TOKYO, May 22 (Kyodo) - The AUM Shinrikyo cult on Tuesday opened up its facilities and cult members' apartment rooms to local residents, Kyodo News and other mass media.
Fumihiro Joyu, a leading member of the AUM Shinrikyo cult said that there was ''no special reason'' for opening the facilities, located in three apartment buildings in Minami-Karasuyama in Tokyo's Setagaya Ward, which are regarded by public security authorities as the cult's headquarters.
''I would like you to see (the facilities) because 'seeing is believing','' 38-year-old Joyu explained.
The cult distributed papers on regulations of its activities which referred to AUM founder Shoko Asahara, who is being tried on a number of charges, including the March 1995 sarin gas attack on the Tokyo subway which killed 12 people and injured thousands.

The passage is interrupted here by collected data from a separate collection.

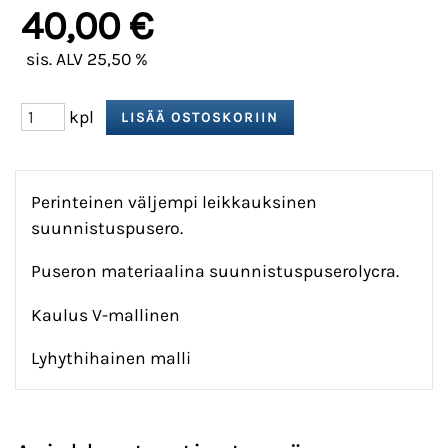
40,00 €
sis. ALV 25,50 %
kpl
Perinteinen väljempi leikkauksinen
suunnistuspusero.
Puseron materiaalina suunnistuspuserolycra.
Kaulus V-mallinen
Lyhythihainen malli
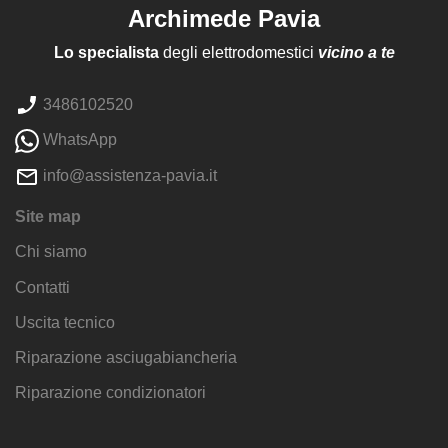
Archimede Pavia
Lo specialista
degli elettrodomestici
vicino a te
3486102520
WhatsApp
info@assistenza-pavia.it
Site map
Chi siamo
Contatti
Uscita tecnico
Riparazione asciugabiancheria
Riparazione condizionatori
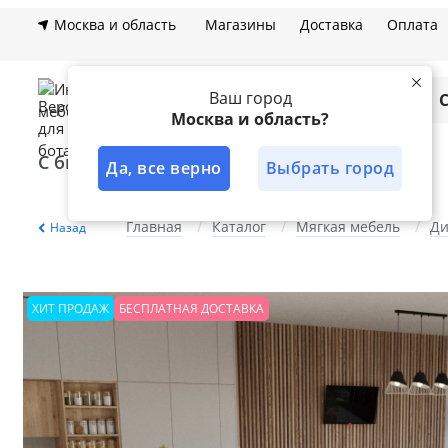
Москва и область
Магазины
Доставка
Оплата
Ваш город
Каталог
Москва и область?
С быстрой доставкой
Лучшее решение
Да, все верно
Выбрать город
Главная
Каталог
Мягкая мебель
Д
Назад
ХИТ ПРОДАЖ
БЕСПЛАТНАЯ ДОСТАВКА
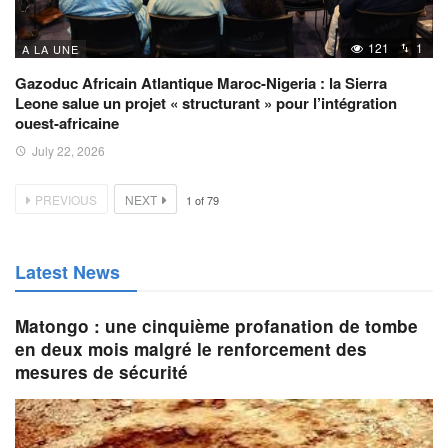
121
1
A LA UNE
Gazoduc Africain Atlantique Maroc-Nigeria : la Sierra
Leone salue un projet « structurant » pour l’intégration
ouest-africaine
July 22, 2026
PREVIOUS
NEXT
1
of
79
Latest News
Matongo : une cinquième profanation de tombe
en deux mois malgré le renforcement des
mesures de sécurité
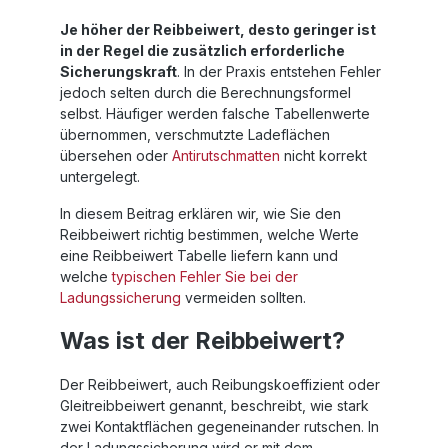
Je höher der Reibbeiwert, desto geringer ist
in der Regel die zusätzlich erforderliche
Sicherungskraft
. In der Praxis entstehen Fehler
jedoch selten durch die Berechnungsformel
selbst. Häufiger werden falsche Tabellenwerte
übernommen, verschmutzte Ladeflächen
übersehen oder
Antirutschmatten
nicht korrekt
untergelegt.
In diesem Beitrag erklären wir, wie Sie den
Reibbeiwert richtig bestimmen, welche Werte
eine Reibbeiwert Tabelle liefern kann und
welche
typischen Fehler Sie bei der
Ladungssicherung
vermeiden sollten.
Was ist der Reibbeiwert?
Der Reibbeiwert, auch Reibungskoeffizient oder
Gleitreibbeiwert genannt, beschreibt, wie stark
zwei Kontaktflächen gegeneinander rutschen. In
der Ladungssicherung wird er mit dem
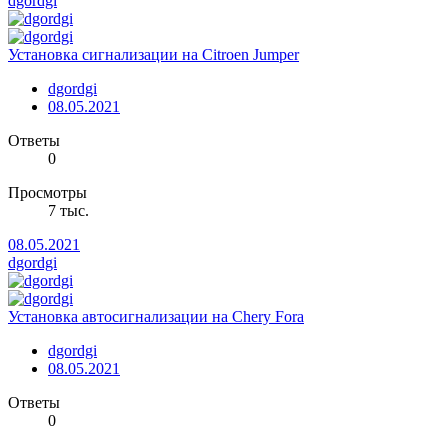
dgordgi
Установка сигнализации на Citroen Jumper
dgordgi
08.05.2021
Ответы
0
Просмотры
7 тыс.
08.05.2021
dgordgi
Установка автосигнализации на Chery Fora
dgordgi
08.05.2021
Ответы
0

In the regulations, it referred to 46-year-old Asahara, whose real name is Chizuo Matsumoto, and said, ''We do not deify him or see him as absolute as to justify the crimes (committed). But we purely evaluate and succeed the religious components (of Asahara's teachings).''
Police and investigators from the Public Security Investigation Agency have each searched the facilities on two occasions.
Residents living in the neighborhood have set up a council and have been conducting protest activities and collecting signatures for petitions seeking cult members to move out of the apartments. But prospects for a resolution have been bleak.
One of the reasons for opening up its facilities to the public is believed to be the cult's wish to shake off its image that it still strongly beholds the beliefs of Asahara.
According to the cult, members started moving into the three apartment in December last year after the 76-year-old male owner of the apartments offered to rent them out to the cult.
Joyu and 46 other cult members live in the three apartments, the cult said.
The cult pays for a monthly rent of 2.5 million yen and food and textbook costs totaling about 5 million yen per month through donations made to the cult.
The first floor of one of the three apartments has been transformed into a training-hall, where an intensive training seminar was held in early May attended by about 190 people.